• What to work on: The copy you give must match the records exactly, except that it holds no images.

• Information supplied:
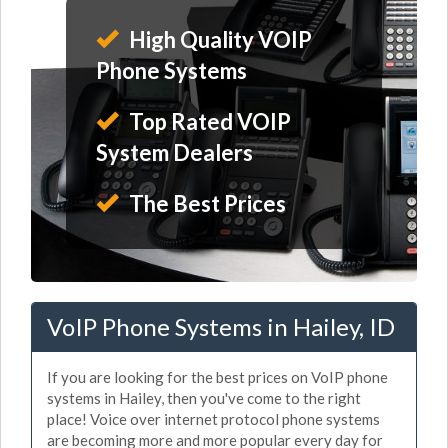
High Quality VOIP
Phone Systems
Top Rated VOIP
System Dealers
The Best Prices
VoIP Phone Systems in Hailey, ID
If you are looking for the best prices on VoIP phone
systems in Hailey, then you've come to the right
place! Voice over internet protocol phone systems
are becoming more and more popular every day for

• Response for this exercise:
High Quality VOIP
Phone Systems
Top Rated VOIP
System Dealers
The Best Prices
VoIP Phone Systems in Hailey, ID
If you are looking for the best prices on VoIP phone
systems in Hailey, then you've come to the right
place! Voice over internet protocol phone systems
are becoming more and more popular every day for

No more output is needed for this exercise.